The proposed deal not only favored BI-LO at the expense of public shareholders, but also a number of Winn-Dixie management insiders. That’s where the self-dealing came in: the sale would trigger change-of-control provisions in top managers’ employment agreements that would hand these insiders millions of dollars in windfall payments. Although that would be the case in any sale, the price paid to shareholders would make no difference to the insider payments, giving Winn-Dixie managers an incentive to take the money and run.

Meanwhile, Winn-Dixie’s sole financial adviser in the sale turned out to be Goldman Sachs, which had represented Lone Star in several transactions and which participated as an investor in some Lone Star funds. This created further conflicts of interest.

My firm’s lawsuit sought an injunction to prevent the sale from going through and to force Winn-Dixie’s board to put the company back on the market for a better price designed to maximize shareholder value. The suit also sought more disclosure to shareholders so they could have enough information to decide how to vote their shares. Although Winn-Dixie ultimately did change the proxy disclosure substantially and the deal did close, at the time of this writing, our suit is still pending.

To succeed with an activist strategy, you can’t be active just for the sake of it. The key is finding, through painstaking fundamental research and analysis, something that should be changed to increase value for the class of securities you own. As an extension of your due diligence, you must then persuade others that you are right, bringing in financial advisers and legal counsel, as appropriate.

If you know the company well, you can be strong and confident enough to critique selfish or incompetent managers and board members, making an effective case for change to even a large group of pessimists.
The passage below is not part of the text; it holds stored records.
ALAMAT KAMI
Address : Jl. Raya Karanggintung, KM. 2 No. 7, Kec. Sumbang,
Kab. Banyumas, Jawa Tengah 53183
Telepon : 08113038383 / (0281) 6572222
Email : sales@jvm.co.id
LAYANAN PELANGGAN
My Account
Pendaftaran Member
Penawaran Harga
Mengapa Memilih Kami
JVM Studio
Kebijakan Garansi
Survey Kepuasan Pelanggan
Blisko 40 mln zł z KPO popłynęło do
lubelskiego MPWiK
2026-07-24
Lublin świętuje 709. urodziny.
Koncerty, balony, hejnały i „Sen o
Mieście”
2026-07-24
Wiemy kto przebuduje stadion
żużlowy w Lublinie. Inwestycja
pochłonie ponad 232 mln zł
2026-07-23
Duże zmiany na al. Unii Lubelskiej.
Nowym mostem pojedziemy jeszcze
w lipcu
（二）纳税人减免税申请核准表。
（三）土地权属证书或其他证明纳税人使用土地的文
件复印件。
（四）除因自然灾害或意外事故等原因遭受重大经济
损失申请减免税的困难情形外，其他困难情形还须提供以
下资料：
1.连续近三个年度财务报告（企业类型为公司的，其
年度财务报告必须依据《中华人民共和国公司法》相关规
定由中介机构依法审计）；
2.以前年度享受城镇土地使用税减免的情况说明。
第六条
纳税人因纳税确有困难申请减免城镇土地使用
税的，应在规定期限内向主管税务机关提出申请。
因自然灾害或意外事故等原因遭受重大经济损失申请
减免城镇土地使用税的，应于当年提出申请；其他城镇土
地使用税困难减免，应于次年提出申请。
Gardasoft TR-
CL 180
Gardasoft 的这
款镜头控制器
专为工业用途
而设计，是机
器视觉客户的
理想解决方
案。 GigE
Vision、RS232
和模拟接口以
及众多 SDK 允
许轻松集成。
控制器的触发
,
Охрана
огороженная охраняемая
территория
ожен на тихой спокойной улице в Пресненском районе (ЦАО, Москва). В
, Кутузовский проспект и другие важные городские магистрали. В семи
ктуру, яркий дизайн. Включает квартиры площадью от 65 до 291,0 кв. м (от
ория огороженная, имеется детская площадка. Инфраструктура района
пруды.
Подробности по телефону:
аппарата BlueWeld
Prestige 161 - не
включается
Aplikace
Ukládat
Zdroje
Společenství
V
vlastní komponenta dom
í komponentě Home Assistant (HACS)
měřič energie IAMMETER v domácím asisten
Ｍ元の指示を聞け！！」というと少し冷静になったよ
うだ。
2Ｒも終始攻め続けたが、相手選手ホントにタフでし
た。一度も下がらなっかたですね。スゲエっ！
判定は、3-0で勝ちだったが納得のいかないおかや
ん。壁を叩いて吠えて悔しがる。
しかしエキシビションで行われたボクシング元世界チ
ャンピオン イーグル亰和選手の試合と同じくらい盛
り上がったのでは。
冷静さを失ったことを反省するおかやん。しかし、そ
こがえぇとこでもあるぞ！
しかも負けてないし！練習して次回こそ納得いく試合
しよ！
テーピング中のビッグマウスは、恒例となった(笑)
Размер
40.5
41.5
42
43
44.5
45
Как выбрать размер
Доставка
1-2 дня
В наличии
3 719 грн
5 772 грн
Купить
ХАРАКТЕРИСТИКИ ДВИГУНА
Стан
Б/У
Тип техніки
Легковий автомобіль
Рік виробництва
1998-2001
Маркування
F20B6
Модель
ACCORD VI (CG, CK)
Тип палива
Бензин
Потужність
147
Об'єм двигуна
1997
But whether you are participating on a creditor committee, engaging in proxy maneuvers, or communicating with a company’s management, you need to have done your homework.

While distressed investing can involve a variety of complicated and exotic strategies, I believe that simplicity is a vulture’s best friend. By its very nature, investing in distressed companies is already a complex and risky process that usually ends up in bankruptcy court. Remember, distressed companies are always distressed for a reason—even if that reason was just that they took on too much debt.
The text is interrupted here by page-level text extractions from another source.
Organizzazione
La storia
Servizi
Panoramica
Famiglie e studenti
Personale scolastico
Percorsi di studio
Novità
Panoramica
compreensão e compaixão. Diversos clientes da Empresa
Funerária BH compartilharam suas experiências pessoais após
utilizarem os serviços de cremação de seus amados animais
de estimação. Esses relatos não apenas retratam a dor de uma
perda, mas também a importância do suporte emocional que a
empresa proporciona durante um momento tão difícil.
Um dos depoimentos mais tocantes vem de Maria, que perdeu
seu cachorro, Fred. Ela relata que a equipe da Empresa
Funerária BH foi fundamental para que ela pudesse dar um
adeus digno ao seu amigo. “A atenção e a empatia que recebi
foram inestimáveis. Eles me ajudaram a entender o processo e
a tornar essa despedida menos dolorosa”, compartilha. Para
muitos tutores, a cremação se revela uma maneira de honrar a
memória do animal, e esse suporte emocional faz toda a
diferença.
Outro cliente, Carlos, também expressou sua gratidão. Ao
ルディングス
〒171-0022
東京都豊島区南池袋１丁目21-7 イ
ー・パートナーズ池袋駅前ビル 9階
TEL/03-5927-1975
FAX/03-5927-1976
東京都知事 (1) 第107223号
Since your goal is to maximize your opportunity for success while minimizing the inherent risks, the simpler your approach, the better. If possible, stick to the most liquid and plain vanilla investments. That way, you’ll have the flexibility to change course and go on to better opportunities when the winds shift against you or when the hyenas arrive to eat your lunch.


VULTURE’S VANTAGE
While loan-to-own investing can be an important part of a vulture’s toolbox, these loans carry some significant risks. It is inherently risky to make an illiquid loan that cannot be easily valued using current market prices or sold expeditiously if something goes wrong.
Although derivatives can be a powerful instrument for gaining leverage (in the financial sense) most true vultures shy away from leverage since they know that’s usually what causes companies to get into distress in the first place.
My preference is to steer clear of combined long/short trades altogether. I would rather take an outright long or an outright short position without pretending that somehow my primary position is hedged and therefore eligible for leverage. Instead, I manage the risk of portfolio volatility by controlling the size of my positions.
To succeed with an activist strategy, you can’t be active just for the sake of it. The key is finding, through painstaking fundamental research and analysis, something that should be changed to increase value for the class of securities you own. As an extension of your due diligence, you must then persuade others that you are right.
While distressed investing can involve a variety of complicated and exotic strategies, I believe that simplicity is a vulture’s best friend. By its very nature, investing in distressed companies is already a complex and risky process that usually ends up in bankruptcy court. Remember, distressed companies are always distressed for a reason.

1A copy of the full complaint is included in Appendix 4.